The entries shown below are to be printed in full, unaltered.

=== Data under study ===

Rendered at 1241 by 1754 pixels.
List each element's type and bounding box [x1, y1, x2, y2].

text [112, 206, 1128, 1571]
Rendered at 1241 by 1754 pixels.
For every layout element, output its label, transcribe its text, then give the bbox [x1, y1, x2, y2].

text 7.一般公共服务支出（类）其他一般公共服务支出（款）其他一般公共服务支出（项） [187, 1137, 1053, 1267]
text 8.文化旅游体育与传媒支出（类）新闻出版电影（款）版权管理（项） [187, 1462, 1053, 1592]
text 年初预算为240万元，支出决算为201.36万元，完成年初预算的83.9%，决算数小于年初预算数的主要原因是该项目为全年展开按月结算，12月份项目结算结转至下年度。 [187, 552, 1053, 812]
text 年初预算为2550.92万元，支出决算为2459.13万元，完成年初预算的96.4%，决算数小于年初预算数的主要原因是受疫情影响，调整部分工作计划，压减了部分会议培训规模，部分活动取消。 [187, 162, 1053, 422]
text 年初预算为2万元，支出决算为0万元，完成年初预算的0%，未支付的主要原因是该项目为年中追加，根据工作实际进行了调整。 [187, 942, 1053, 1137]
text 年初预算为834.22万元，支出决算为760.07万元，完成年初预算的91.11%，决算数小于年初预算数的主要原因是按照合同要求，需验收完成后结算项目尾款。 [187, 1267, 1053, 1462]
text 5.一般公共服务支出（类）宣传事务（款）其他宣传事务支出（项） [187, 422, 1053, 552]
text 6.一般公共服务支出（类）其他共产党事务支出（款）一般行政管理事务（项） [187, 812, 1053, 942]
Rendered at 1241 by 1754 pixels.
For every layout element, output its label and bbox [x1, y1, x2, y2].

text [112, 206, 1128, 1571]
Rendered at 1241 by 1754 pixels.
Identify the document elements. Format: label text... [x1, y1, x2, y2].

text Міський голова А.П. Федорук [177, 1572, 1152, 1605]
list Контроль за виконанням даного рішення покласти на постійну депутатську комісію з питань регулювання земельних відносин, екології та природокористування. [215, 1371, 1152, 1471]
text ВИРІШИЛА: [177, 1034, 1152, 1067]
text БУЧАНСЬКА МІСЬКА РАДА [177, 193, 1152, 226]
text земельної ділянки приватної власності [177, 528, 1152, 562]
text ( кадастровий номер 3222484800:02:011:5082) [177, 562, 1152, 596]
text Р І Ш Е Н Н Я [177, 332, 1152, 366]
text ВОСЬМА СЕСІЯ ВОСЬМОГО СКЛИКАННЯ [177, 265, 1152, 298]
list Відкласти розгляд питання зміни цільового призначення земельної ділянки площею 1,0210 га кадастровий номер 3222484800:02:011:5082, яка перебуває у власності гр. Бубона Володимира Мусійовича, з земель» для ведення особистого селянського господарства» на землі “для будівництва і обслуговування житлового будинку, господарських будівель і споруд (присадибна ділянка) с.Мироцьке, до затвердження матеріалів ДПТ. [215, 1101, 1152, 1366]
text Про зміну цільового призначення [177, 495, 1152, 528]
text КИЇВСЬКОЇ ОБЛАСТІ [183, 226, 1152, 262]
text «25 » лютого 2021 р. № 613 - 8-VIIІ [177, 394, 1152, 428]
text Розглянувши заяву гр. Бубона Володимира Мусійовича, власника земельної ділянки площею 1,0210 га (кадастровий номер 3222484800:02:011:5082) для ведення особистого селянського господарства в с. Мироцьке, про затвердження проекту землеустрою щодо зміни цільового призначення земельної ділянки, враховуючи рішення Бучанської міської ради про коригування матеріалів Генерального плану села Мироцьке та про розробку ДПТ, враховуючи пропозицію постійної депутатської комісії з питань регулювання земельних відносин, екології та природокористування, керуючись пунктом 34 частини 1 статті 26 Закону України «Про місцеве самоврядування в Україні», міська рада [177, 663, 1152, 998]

===

§ Result of the task:
Rendered at 1241 by 1754 pixels.
List each element's type and bounding box [x1, y1, x2, y2].

text [112, 206, 1128, 1571]
Rendered at 1241 by 1754 pixels.
For every layout element, output its label, transcribe its text, then give the bbox [x1, y1, x2, y2].

text 7.一般公共服务支出（类）其他一般公共服务支出（款）其他一般公共服务支出（项） [187, 1137, 1053, 1267]
text 8.文化旅游体育与传媒支出（类）新闻出版电影（款）版权管理（项） [187, 1462, 1053, 1592]
text 年初预算为240万元，支出决算为201.36万元，完成年初预算的83.9%，决算数小于年初预算数的主要原因是该项目为全年展开按月结算，12月份项目结算结转至下年度。 [187, 552, 1053, 812]
text 年初预算为2550.92万元，支出决算为2459.13万元，完成年初预算的96.4%，决算数小于年初预算数的主要原因是受疫情影响，调整部分工作计划，压减了部分会议培训规模，部分活动取消。 [187, 162, 1053, 422]
text 年初预算为2万元，支出决算为0万元，完成年初预算的0%，未支付的主要原因是该项目为年中追加，根据工作实际进行了调整。 [187, 942, 1053, 1137]
text 年初预算为834.22万元，支出决算为760.07万元，完成年初预算的91.11%，决算数小于年初预算数的主要原因是按照合同要求，需验收完成后结算项目尾款。 [187, 1267, 1053, 1462]
text 5.一般公共服务支出（类）宣传事务（款）其他宣传事务支出（项） [187, 422, 1053, 552]
text 6.一般公共服务支出（类）其他共产党事务支出（款）一般行政管理事务（项） [187, 812, 1053, 942]
Rendered at 1241 by 1754 pixels.
For every layout element, output its label and bbox [x1, y1, x2, y2].

text [112, 206, 1128, 1571]
Rendered at 1241 by 1754 pixels.
Identify the document elements. Format: label text... [x1, y1, x2, y2].

text Міський голова А.П. Федорук [177, 1572, 1152, 1605]
list Контроль за виконанням даного рішення покласти на постійну депутатську комісію з питань регулювання земельних відносин, екології та природокористування. [215, 1371, 1152, 1471]
text ВИРІШИЛА: [177, 1034, 1152, 1067]
text БУЧАНСЬКА МІСЬКА РАДА [177, 193, 1152, 226]
text земельної ділянки приватної власності [177, 528, 1152, 562]
text ( кадастровий номер 3222484800:02:011:5082) [177, 562, 1152, 596]
text Р І Ш Е Н Н Я [177, 332, 1152, 366]
text ВОСЬМА СЕСІЯ ВОСЬМОГО СКЛИКАННЯ [177, 265, 1152, 298]
list Відкласти розгляд питання зміни цільового призначення земельної ділянки площею 1,0210 га кадастровий номер 3222484800:02:011:5082, яка перебуває у власності гр. Бубона Володимира Мусійовича, з земель» для ведення особистого селянського господарства» на землі “для будівництва і обслуговування житлового будинку, господарських будівель і споруд (присадибна ділянка) с.Мироцьке, до затвердження матеріалів ДПТ. [215, 1101, 1152, 1366]
text Про зміну цільового призначення [177, 495, 1152, 528]
text КИЇВСЬКОЇ ОБЛАСТІ [183, 226, 1152, 262]
text «25 » лютого 2021 р. № 613 - 8-VIIІ [177, 394, 1152, 428]
text Розглянувши заяву гр. Бубона Володимира Мусійовича, власника земельної ділянки площею 1,0210 га (кадастровий номер 3222484800:02:011:5082) для ведення особистого селянського господарства в с. Мироцьке, про затвердження проекту землеустрою щодо зміни цільового призначення земельної ділянки, враховуючи рішення Бучанської міської ради про коригування матеріалів Генерального плану села Мироцьке та про розробку ДПТ, враховуючи пропозицію постійної депутатської комісії з питань регулювання земельних відносин, екології та природокористування, керуючись пунктом 34 частини 1 статті 26 Закону України «Про місцеве самоврядування в Україні», міська рада [177, 663, 1152, 998]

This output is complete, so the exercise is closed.